| TEXTO PROPORCIONADO |
○ ○ ○

El renting tecnológico ha dejado de ser solo una alternativa a la compra de equipos. En 2025 se ha consolidado como la principal forma de adquisición para empresas de todos los tamaños. En un contexto marcado por la incertidumbre económica, la digitalización y la sostenibilidad, Grenke ha sabido adaptar su oferta para acompañar a sus clientes en su transformación digital, innovando y creciendo al mismo tiempo.
En pocos años, la forma en que las empresas acceden a la tecnología ha dado un giro radical. Las cuotas de pago por uso han pasado de ser una opción minoritaria a una tendencia consolidada, especialmente entre las nuevas generaciones de profesionales que priorizan la flexibilidad sobre la propiedad. Sectores como la robótica, la inteligencia artificial y la sostenibilidad han impulsado la demanda de soluciones tecnológicas, elevando el mercado global de renting por encima del 7 % en 2025, según explica Marco Frühauf, director general de Grenke para España.

○ ○ ○

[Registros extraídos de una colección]
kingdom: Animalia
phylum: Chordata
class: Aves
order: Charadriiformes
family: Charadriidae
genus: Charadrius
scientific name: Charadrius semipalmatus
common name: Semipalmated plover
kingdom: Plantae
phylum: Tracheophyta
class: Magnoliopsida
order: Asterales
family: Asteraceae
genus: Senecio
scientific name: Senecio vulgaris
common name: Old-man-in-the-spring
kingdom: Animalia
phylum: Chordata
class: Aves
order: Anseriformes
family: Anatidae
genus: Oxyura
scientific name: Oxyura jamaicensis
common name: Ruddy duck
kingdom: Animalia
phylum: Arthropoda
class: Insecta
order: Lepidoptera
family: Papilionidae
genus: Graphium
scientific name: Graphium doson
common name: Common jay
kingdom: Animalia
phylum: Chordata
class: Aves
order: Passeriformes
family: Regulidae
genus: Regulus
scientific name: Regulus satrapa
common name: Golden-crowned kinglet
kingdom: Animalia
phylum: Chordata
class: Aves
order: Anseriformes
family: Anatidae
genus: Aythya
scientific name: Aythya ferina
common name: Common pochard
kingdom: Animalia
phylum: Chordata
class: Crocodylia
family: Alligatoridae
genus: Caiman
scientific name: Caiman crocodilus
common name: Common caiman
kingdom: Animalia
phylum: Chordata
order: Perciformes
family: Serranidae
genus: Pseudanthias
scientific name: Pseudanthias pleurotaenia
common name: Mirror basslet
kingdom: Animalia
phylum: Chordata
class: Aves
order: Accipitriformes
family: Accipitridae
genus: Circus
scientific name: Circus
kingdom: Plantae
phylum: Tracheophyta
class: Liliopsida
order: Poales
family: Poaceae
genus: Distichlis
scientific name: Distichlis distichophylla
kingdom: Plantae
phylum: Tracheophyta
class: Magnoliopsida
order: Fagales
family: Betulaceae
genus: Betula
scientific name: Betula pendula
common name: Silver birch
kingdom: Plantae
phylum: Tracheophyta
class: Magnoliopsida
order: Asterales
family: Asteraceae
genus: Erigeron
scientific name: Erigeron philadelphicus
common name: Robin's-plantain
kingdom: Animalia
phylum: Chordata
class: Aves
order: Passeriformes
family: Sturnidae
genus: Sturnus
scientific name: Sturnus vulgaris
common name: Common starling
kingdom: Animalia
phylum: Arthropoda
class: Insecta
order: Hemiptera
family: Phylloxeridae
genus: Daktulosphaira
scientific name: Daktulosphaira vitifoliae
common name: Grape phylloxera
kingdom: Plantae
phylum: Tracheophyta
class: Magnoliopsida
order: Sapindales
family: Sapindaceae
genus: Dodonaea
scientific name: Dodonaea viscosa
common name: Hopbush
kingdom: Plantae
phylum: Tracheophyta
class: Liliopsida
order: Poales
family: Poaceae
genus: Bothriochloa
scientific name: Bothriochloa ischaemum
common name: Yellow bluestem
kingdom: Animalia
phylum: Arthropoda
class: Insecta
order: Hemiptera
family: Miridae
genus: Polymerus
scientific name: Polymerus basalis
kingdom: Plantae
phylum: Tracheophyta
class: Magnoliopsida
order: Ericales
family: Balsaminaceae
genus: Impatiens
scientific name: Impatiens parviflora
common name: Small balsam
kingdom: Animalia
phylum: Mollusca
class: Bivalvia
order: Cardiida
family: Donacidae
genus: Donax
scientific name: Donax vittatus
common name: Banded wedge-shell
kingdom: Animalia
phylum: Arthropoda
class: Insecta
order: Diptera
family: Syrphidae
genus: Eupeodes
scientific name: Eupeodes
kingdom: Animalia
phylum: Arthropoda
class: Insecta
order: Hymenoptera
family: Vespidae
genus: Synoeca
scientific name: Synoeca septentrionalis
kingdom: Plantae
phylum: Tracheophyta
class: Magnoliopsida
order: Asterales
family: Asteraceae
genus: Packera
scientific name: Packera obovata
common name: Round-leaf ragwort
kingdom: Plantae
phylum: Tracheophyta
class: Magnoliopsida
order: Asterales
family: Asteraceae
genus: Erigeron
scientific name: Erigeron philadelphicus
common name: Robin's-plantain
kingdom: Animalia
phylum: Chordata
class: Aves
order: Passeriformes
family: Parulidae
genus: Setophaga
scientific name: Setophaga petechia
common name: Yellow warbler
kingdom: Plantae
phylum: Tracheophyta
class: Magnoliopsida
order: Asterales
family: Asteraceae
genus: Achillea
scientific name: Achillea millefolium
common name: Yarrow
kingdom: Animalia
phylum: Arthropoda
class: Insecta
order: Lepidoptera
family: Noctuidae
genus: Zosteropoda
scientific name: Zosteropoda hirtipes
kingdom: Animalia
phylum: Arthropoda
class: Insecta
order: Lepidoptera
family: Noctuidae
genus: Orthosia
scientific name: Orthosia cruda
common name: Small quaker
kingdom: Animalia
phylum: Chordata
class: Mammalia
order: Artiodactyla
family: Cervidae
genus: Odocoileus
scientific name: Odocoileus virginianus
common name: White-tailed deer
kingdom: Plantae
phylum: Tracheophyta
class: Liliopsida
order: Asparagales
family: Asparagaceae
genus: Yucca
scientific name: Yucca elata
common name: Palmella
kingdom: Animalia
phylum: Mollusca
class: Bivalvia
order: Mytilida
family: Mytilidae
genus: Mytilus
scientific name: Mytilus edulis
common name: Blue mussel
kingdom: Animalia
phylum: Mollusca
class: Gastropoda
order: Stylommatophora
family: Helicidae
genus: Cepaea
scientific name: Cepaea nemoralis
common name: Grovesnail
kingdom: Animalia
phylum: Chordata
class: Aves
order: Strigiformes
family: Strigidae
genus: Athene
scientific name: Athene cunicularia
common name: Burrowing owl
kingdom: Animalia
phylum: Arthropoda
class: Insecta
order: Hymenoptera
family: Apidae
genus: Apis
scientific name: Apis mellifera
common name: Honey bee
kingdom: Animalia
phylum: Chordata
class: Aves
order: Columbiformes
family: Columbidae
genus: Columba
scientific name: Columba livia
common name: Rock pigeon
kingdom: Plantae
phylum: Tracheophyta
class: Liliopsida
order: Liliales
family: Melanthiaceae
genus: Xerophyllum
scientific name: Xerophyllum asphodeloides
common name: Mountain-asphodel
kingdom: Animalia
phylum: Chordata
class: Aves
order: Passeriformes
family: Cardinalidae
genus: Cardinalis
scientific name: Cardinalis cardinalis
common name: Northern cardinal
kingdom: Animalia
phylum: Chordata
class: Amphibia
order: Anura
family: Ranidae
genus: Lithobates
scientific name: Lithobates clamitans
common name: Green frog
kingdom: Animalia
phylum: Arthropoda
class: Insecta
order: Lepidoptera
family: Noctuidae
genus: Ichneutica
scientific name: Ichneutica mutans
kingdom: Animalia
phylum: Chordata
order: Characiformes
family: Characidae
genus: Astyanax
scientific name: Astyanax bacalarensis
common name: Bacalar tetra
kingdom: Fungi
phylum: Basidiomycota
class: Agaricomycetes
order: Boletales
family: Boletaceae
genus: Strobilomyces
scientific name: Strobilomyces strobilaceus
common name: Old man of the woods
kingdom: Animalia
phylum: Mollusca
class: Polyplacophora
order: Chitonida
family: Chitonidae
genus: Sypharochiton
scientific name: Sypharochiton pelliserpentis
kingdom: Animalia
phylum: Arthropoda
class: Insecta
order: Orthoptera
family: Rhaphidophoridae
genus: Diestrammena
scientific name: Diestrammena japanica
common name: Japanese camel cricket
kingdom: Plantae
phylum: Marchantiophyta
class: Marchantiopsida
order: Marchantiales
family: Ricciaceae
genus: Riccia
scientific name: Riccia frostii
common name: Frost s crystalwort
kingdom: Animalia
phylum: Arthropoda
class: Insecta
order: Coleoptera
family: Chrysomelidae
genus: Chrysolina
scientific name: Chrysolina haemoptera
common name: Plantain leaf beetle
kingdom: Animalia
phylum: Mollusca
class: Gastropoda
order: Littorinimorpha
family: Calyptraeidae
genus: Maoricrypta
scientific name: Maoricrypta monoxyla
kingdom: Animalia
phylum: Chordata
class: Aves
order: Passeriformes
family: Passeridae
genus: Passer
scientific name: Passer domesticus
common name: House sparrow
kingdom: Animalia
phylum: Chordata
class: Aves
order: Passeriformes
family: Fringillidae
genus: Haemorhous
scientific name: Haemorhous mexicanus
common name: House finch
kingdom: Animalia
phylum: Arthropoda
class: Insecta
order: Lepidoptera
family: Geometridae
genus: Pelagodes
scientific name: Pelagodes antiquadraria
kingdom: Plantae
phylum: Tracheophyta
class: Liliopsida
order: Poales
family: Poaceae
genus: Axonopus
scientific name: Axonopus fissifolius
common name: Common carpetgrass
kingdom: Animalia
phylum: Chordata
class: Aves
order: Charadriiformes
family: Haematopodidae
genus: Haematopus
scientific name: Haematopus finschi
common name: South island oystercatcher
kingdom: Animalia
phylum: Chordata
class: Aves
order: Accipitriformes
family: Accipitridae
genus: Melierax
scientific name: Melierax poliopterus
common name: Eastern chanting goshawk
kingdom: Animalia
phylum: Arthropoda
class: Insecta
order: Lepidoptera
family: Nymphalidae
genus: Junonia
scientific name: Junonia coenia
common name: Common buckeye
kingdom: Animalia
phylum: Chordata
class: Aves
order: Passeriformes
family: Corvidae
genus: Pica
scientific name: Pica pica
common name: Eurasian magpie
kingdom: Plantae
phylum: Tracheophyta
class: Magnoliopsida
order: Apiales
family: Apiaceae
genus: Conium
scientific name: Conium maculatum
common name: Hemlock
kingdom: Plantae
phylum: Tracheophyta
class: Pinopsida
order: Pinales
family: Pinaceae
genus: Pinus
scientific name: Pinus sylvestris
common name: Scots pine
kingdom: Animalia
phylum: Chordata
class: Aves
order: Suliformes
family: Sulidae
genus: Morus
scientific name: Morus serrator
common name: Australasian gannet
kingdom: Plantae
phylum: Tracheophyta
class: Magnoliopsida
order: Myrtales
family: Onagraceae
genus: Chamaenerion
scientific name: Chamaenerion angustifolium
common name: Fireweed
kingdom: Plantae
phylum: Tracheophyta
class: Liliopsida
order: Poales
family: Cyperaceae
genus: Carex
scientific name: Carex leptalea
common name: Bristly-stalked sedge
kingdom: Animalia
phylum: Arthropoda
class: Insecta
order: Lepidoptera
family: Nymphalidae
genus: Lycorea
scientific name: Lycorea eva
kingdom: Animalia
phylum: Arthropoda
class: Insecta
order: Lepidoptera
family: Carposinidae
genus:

○ ○ ○

| TAREA 1 |
Repite, tal cual aparece en el texto sobre el renting tecnológico, todo lo que va desde "En pocos años, la" hasta "Grenke para España.".
| TAREA 2 |
Según el texto sobre el renting tecnológico, ¿por encima de qué porcentaje se situó el mercado global de renting en 2025?

| RESPUESTA 1 |
En pocos años, la forma en que las empresas acceden a la tecnología ha dado un giro radical. Las cuotas de pago por uso han pasado de ser una opción minoritaria a una tendencia consolidada, especialmente entre las nuevas generaciones de profesionales que priorizan la flexibilidad sobre la propiedad. Sectores como la robótica, la inteligencia artificial y la sostenibilidad han impulsado la demanda de soluciones tecnológicas, elevando el mercado global de renting por encima del 7 % en 2025, según explica Marco Frühauf, director general de Grenke para España.

| RESPUESTA 2 |
Por encima del 7 %.